Wednesday, May 08, 2013

Citation du 9 mai 2013



Il disait que seul le sommeil était intime, qu’il signifiait bien plus que la jouissance. J’avais l’image d’une transmission des rêves comme si les cerveaux se reliaient en secret, échangeant leurs informations, déroutant le cours de leurs songes.
Nina Bouraoui – Appelez-moi par mon prénom
Les hommes éveillés n'ont qu'un monde, mais les hommes endormis ont chacun leur monde.
Héraclite Fragment 89 (Cité le 8-03-2003)

Voyez comme le commentaire de citation est une chose délicate : la citation de Nina Bouraoui semble prendre le même chemin que celui poursuivi par Héraclite : si le sommeil est chose particulièrement intime, c’est qu’en rêve nous peuplons le monde de représentations qui n’appartiennent qu’à nous seuls.
Et puis, voilà que ça bifurque : l’homme endormi, nous dit Nina Bouraoui, n’est certes pas dans le monde réel, mais il n’est pas non plus enfermé dans son monde, isolé de tous les autres : en réalité le sommeil est le moment d’une rencontre secrète avec les autres hommes, au point, justement, que les songes ne sont pas seulement nos songes.
Faut-il y croire ? Peut-être pas, mais qu’importe ? J’aime l’idée que mes songes soient influencés par les rêves de celle qui dort à mes côtés – car si Nina Bouraoui a raison, alors c’est sans doute dans la proximité immédiate que le dormeur rencontre l’autre dormeur (du moins, j'aime à le croire).
Du coup, si notre sommeil exprime aussi quelque chose de la personne avec qui nous partageons notre couche, alors, ça change un peu la donne : que nous aimions coucher avec une belle dame, ça se comprend tant que nous sommes éveillés.

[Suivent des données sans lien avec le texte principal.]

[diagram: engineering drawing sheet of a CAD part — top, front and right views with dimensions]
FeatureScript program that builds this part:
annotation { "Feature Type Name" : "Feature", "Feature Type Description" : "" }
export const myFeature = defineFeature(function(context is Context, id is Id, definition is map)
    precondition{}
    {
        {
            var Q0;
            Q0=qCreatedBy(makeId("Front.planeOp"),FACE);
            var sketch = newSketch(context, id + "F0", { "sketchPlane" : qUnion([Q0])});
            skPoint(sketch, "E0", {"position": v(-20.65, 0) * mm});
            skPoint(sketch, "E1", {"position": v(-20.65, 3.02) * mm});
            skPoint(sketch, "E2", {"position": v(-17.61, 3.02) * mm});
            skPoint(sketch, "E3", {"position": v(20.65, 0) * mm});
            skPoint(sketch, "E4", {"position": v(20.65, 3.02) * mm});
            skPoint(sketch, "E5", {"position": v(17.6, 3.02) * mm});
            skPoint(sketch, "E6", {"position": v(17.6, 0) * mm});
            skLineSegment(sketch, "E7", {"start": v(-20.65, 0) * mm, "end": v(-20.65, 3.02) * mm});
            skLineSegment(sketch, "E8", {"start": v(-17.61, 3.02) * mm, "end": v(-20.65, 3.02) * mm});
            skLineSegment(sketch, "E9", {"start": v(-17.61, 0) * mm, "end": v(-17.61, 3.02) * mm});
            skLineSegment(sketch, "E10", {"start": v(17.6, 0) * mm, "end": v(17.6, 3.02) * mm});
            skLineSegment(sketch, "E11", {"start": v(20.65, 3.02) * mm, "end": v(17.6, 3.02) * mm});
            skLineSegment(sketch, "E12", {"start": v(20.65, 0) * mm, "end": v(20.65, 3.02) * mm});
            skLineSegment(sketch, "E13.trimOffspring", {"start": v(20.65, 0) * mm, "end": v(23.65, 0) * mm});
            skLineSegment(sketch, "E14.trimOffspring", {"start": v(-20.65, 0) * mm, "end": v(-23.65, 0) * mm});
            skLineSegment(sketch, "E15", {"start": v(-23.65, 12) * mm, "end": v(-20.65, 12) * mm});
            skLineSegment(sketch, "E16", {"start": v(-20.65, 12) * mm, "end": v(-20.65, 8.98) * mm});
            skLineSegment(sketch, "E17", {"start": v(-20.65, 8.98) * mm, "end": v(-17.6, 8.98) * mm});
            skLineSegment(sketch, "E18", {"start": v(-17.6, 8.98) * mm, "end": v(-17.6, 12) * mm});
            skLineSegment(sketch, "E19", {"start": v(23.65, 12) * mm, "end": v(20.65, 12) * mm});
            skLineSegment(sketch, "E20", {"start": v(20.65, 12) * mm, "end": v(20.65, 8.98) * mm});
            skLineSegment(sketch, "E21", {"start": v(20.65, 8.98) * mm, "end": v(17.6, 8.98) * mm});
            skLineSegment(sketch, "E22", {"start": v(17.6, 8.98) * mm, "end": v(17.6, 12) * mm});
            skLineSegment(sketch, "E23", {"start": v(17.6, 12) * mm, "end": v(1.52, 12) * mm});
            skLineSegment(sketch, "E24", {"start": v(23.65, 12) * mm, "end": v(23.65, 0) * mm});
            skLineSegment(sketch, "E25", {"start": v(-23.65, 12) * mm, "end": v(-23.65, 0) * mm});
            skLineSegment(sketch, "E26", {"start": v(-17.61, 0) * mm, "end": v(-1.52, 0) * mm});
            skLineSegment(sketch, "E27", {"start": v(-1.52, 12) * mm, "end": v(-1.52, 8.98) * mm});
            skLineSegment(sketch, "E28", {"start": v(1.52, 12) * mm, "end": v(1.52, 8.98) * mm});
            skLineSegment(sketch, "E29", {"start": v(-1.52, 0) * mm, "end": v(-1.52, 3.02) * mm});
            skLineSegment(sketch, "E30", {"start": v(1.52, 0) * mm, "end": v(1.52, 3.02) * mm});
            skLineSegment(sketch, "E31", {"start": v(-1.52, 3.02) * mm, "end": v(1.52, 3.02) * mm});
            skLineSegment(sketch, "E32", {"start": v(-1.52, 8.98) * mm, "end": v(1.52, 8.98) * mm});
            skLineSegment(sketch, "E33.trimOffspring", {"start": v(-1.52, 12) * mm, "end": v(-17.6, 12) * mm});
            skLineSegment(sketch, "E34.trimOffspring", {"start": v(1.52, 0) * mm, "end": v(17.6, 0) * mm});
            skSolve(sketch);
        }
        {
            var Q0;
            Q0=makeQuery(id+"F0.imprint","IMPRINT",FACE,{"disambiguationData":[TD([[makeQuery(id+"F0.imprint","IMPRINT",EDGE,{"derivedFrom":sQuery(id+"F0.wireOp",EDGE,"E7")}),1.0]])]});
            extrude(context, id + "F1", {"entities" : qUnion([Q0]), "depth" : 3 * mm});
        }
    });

Mais qu’après les ébats de l’amour, épuisés, nous la quittions pour aller dormir dans un autre lit, un peu plus loin, nous découvrons que nous avons à y perdre.
Oui, nous avons à y perdre le dialogue de nos rêves, lorsque libérés des contraintes de notre conscience, notre inconscient secret se met en quête d’un autre inconscient pour échanger avec lui.
Auprès de la femme aimée, cet échange nocturne deviendrait alors une raison de plus de l’aimer, parce que nous recevrions d’elle cette substance intime de sa pensée et qu’ainsi, même endormi, nous continuerions à jouir de sa présence. Alors, elle ne serait pas seulement « belle comme un rêve », mais aussi « belle de ses rêves ».
Au contraire, d’une femme dont la personnalité contredirait l’attraction qu’exercerait sur nous son corps, nous dirions :

- Chérie, j’aime ton corps et tu sais combien il m’apporte de jouissance. Mais si tu veux bien, nous allons faire chambre à part… 


2 comments:

Anonymous said...

Bêtises d'amoureux!
Je suis d'accord avec Héraclite. Et je ne veux pas que mon voisin de lit s'immisce ds mes rêves! Jamais, depuis env. 30 ans de couche commune, nous n'avons rêvé de concert, malgré la soirée partagée, le film vu ensemble, etc... Et c'est très bien que chacun conserve son monde! Une communion totale ne serait pas enrichissante, I think, et bien peu probable. Je ne peux admettre que vous croyiez à cela. Imaginez-vous un "éclair" reliant 2 voisins d'oreiller? Là, mon cartésianisme supplante mon romantisme.
Et dormir seul a des avantages, mais ici, c'est le romantisme qui gagne: "chéri, tiens moi chaud"...
Bien a vous, N.

Jean-Pierre Hamel said...

Évidemment je suis cartésien et évidemment je ne crois pas à cette communion des esprits. D'ailleurs je suis d'accord avec vous : ce for intérieur c'est notre ultime espace de liberté.